What you should do: Rewrite these lines with "annotations" replaced by "labels" and everything else unchanged, leaving out the pictures.

Given information:
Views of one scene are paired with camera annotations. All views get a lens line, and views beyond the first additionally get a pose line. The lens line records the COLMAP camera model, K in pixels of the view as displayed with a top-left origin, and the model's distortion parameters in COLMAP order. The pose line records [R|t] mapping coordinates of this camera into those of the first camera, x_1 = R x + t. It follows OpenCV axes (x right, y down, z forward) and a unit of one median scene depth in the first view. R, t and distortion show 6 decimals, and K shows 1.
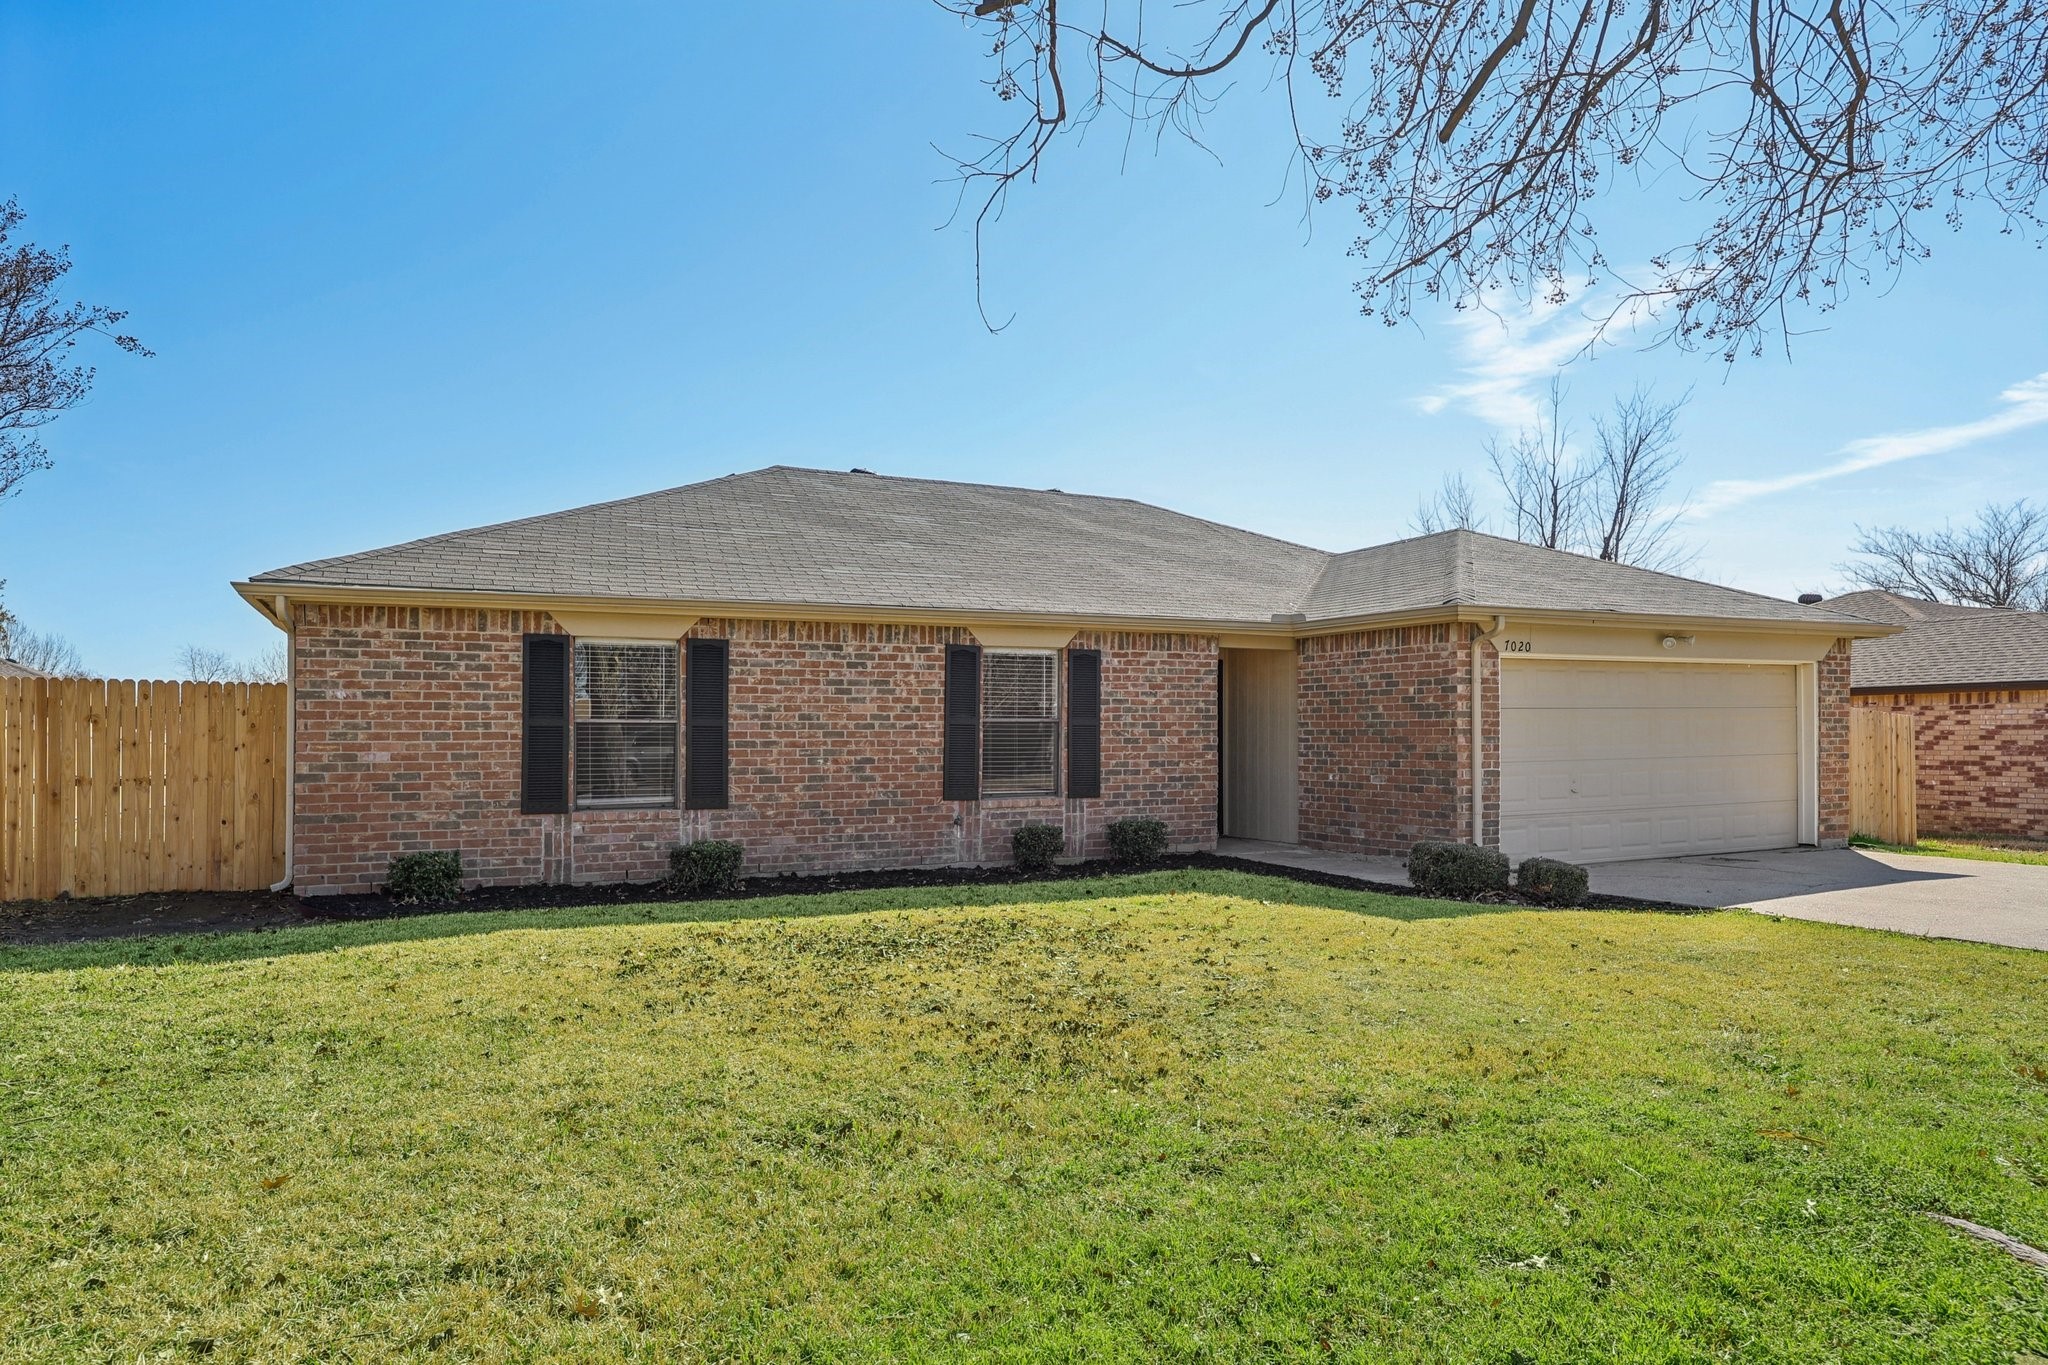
lens RADIAL K [[1268.2, 0, 1046.3], [0, 1268.2, 758.6], [0, 0, 1]] dist [0.006374, 0.001288]
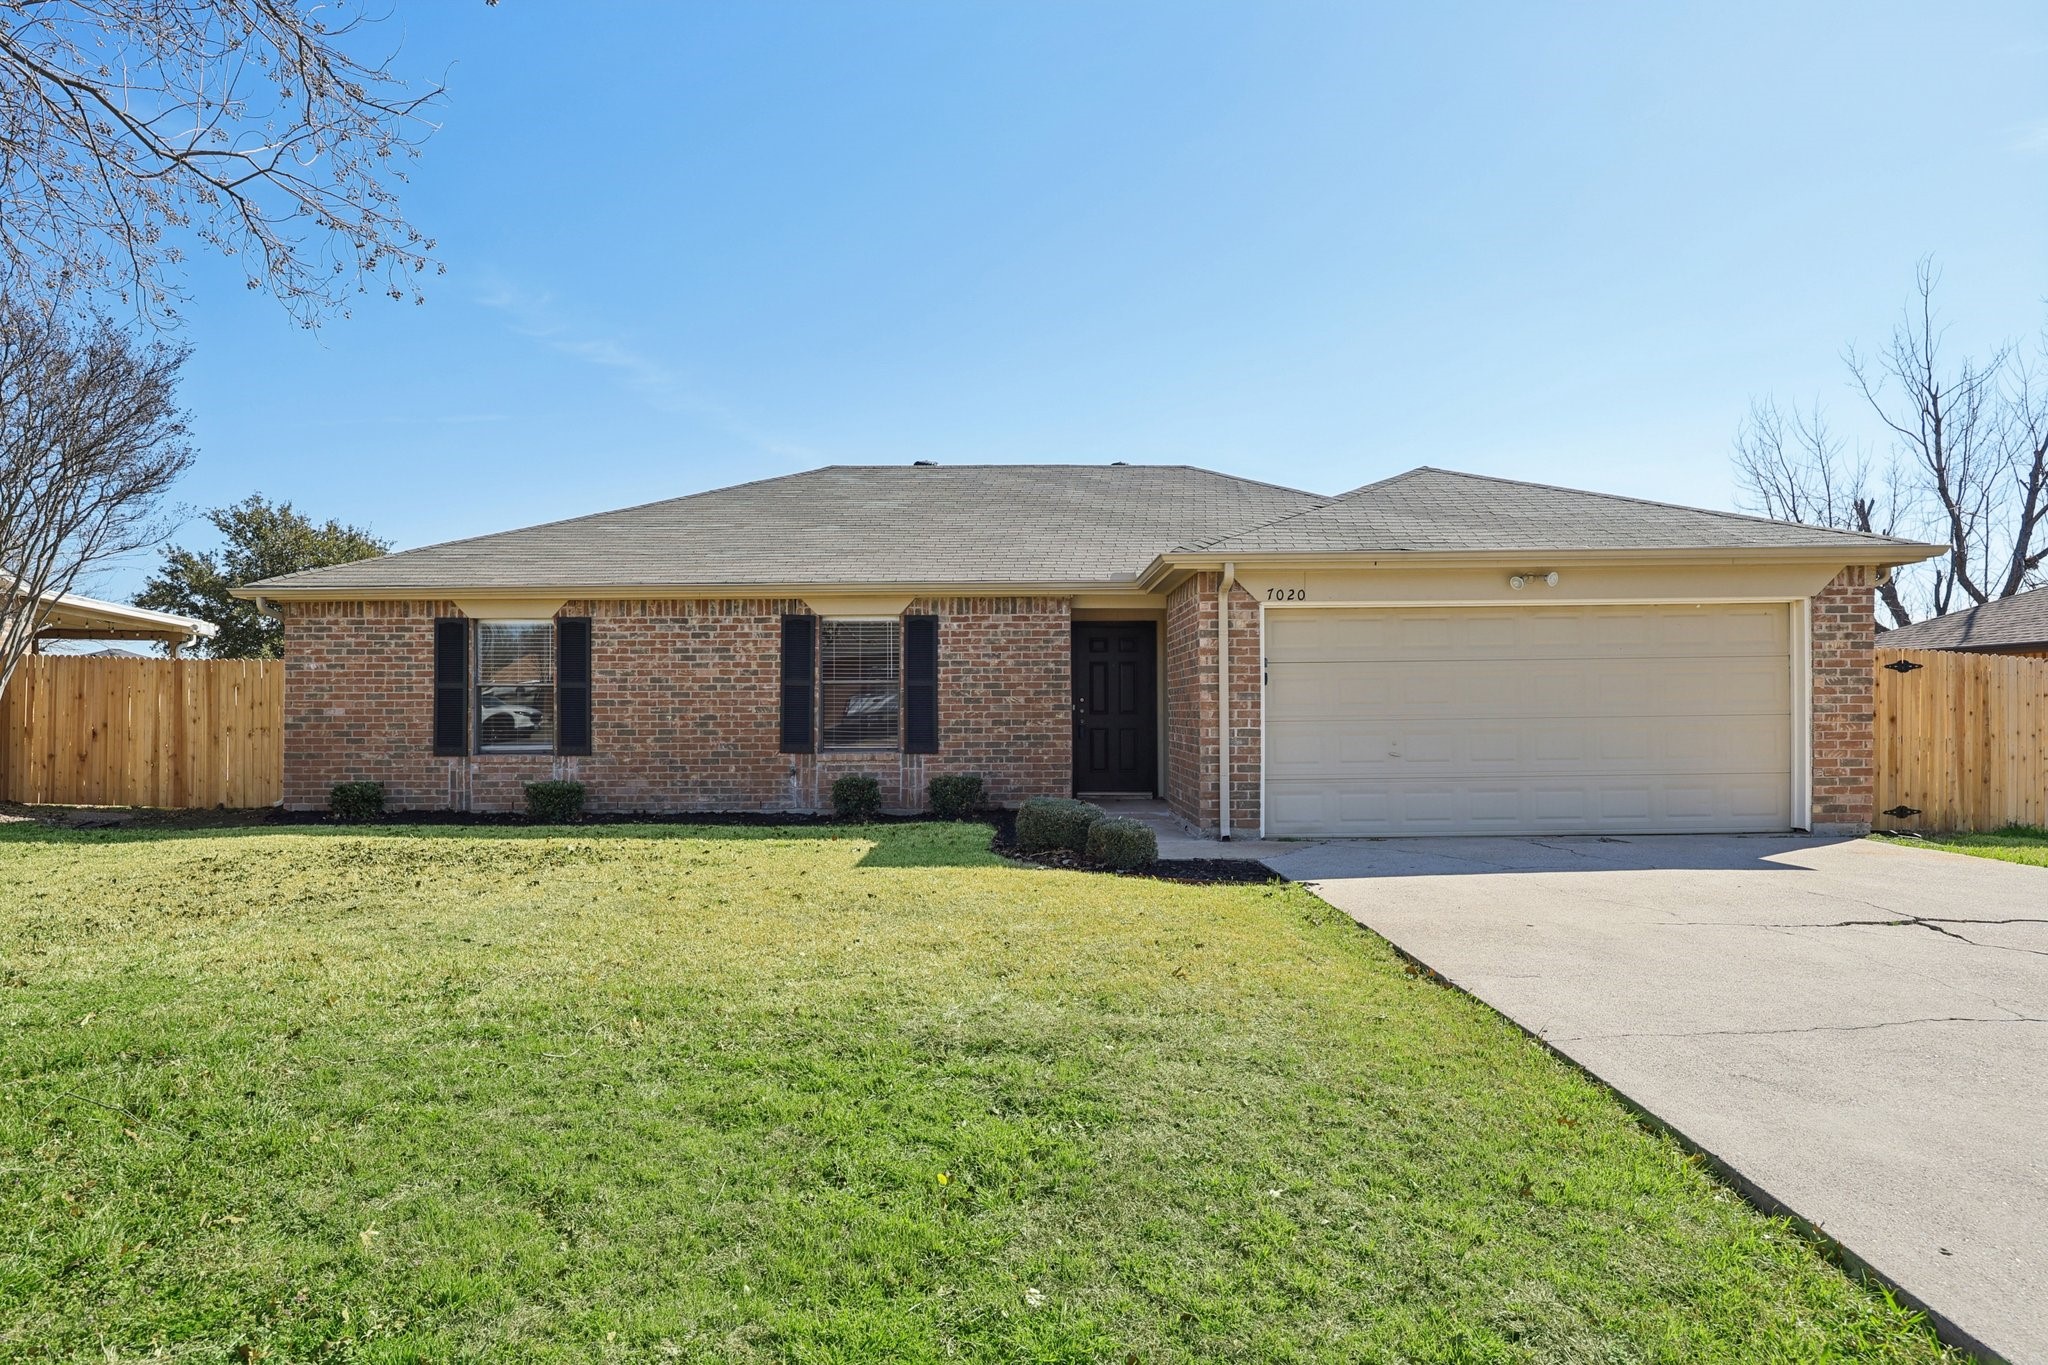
lens RADIAL K [[1210.5, 0, 1029.2], [0, 1210.5, 731.1], [0, 0, 1]] dist [0.008051, -0.001693]
pose [[0.895766, 0.006452, -0.444479, 0.608604], [-0.007217, 0.999974, -0.000030, 0.012088], [0.444467, 0.003235, 0.895789, 0.133840]]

Result of this exercise:
Views of one scene are paired with camera labels. All views get a lens line, and views beyond the first additionally get a pose line. The lens line records the COLMAP camera model, K in pixels of the view as displayed with a top-left origin, and the model's distortion parameters in COLMAP order. The pose line records [R|t] mapping coordinates of this camera into those of the first camera, x_1 = R x + t. It follows OpenCV axes (x right, y down, z forward) and a unit of one median scene depth in the first view. R, t and distortion show 6 decimals, and K shows 1.
lens RADIAL K [[1268.2, 0, 1046.3], [0, 1268.2, 758.6], [0, 0, 1]] dist [0.006374, 0.001288]
lens RADIAL K [[1210.5, 0, 1029.2], [0, 1210.5, 731.1], [0, 0, 1]] dist [0.008051, -0.001693]
pose [[0.895766, 0.006452, -0.444479, 0.608604], [-0.007217, 0.999974, -0.000030, 0.012088], [0.444467, 0.003235, 0.895789, 0.133840]]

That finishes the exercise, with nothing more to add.